Want to make a living as an ornithologist, archaeologist or model maker? Unless you are definitively in the top 0.1%, forget it. There are people in the top 5% who will actually PAY for the privilege of working in the field, so the chances of anyone paying you to do so are roughly non-existent.
The problem is that in the world of work, there are very few people whose aspirations are to be a better widget maker or toilet cleaner. Sometimes, the gap between what your heart aspires to and what the world will let you aspire to is equally toxic.
Thanks Mitch. Your comment speaks to something that’s on my mind. Perhaps the greatest aspiration is to become our best self. It’s not so much about what we do as it is about who we become. In that sense, aspiration applies to any situation.

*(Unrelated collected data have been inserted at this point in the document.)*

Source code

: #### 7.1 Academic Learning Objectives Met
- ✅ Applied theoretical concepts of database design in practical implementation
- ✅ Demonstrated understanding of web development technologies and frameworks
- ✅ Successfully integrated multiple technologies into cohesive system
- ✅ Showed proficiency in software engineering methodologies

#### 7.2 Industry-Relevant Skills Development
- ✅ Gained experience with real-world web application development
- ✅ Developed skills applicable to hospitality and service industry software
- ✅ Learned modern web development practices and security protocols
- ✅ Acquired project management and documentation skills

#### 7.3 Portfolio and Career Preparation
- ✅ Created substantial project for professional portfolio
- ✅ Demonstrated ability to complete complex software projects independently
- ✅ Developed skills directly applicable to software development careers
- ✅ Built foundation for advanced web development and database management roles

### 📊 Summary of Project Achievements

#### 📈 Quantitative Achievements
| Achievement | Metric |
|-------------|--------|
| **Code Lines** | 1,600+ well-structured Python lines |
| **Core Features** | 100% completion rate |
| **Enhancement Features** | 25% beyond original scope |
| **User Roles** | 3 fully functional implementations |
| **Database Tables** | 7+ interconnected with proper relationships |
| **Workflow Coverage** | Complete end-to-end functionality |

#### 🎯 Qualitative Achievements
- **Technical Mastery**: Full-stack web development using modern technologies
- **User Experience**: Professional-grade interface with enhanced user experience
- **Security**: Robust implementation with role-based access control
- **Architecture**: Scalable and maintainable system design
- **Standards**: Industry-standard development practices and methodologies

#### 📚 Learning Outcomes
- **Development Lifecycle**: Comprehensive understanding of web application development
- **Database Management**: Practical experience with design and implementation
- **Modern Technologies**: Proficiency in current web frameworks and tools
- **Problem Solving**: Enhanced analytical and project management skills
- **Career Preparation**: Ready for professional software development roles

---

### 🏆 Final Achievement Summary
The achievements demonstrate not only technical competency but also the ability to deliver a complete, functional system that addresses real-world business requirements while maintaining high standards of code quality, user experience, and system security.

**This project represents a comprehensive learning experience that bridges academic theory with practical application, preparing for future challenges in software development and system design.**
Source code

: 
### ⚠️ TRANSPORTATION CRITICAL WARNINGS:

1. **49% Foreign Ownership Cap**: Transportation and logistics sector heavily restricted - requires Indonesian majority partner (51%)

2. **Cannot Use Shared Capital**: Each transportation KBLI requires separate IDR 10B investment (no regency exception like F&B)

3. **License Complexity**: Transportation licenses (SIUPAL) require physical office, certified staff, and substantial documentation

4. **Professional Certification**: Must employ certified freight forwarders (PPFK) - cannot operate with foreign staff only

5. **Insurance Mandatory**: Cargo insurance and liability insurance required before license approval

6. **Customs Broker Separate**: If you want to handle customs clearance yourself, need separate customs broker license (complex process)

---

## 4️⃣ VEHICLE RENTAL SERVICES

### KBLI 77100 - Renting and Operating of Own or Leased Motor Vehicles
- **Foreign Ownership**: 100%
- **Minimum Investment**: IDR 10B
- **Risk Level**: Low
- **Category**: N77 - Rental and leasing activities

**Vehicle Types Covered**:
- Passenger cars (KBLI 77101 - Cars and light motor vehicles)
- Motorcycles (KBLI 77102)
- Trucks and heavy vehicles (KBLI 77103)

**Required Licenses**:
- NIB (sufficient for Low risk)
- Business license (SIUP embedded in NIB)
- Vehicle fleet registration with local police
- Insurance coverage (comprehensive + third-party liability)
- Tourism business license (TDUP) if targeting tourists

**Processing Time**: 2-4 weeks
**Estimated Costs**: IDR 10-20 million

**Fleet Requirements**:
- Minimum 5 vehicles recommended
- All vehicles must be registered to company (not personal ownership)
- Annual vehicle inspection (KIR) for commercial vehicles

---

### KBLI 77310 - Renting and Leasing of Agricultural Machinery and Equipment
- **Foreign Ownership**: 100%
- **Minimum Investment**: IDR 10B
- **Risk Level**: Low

This is a great post. I am experiencing some toxic aspiration myself right now and while I know it is toxic, I needed to read this! Thanks!
Thanks Emily and best wishes as you move forward.
What makes an aspiration toxic?
1. Unrealistic. “I aspire to play hockey in the NHL.”
2. Someone else’s goal. “My father wants me to become a CPA so I guess I’ll go in that direction.”
3. Victim. “I aspire to be a leader but I never had the right boss to help me.”
Thanks Paul. Boom… It’s incredibly easy to adopt someone else’s goal. What a formula for disaster and frustration.
Dan,
Thanks for pulling the curtain back on Thoreau’s quote. I have seen in others and experienced quiet desperation, but never dissected the process that leads us there. This is very helpful!
Thanks Michael. It’s a pleasure to serve. I have begun to appreciate that I am the cause of my own frustration/desperation and it’s a disquieting thought.
I know perfectionism is a curse, I know it firsthand, but I’ve never heard it expressed so powerfully than “Any aspiration you can’t act toward today is a fantasy that drains the life from your heart.” Your comment about how easy it is to (cop out and) adopt someone else’s goal likewise hits like a hammer. Wonderful post, thanks.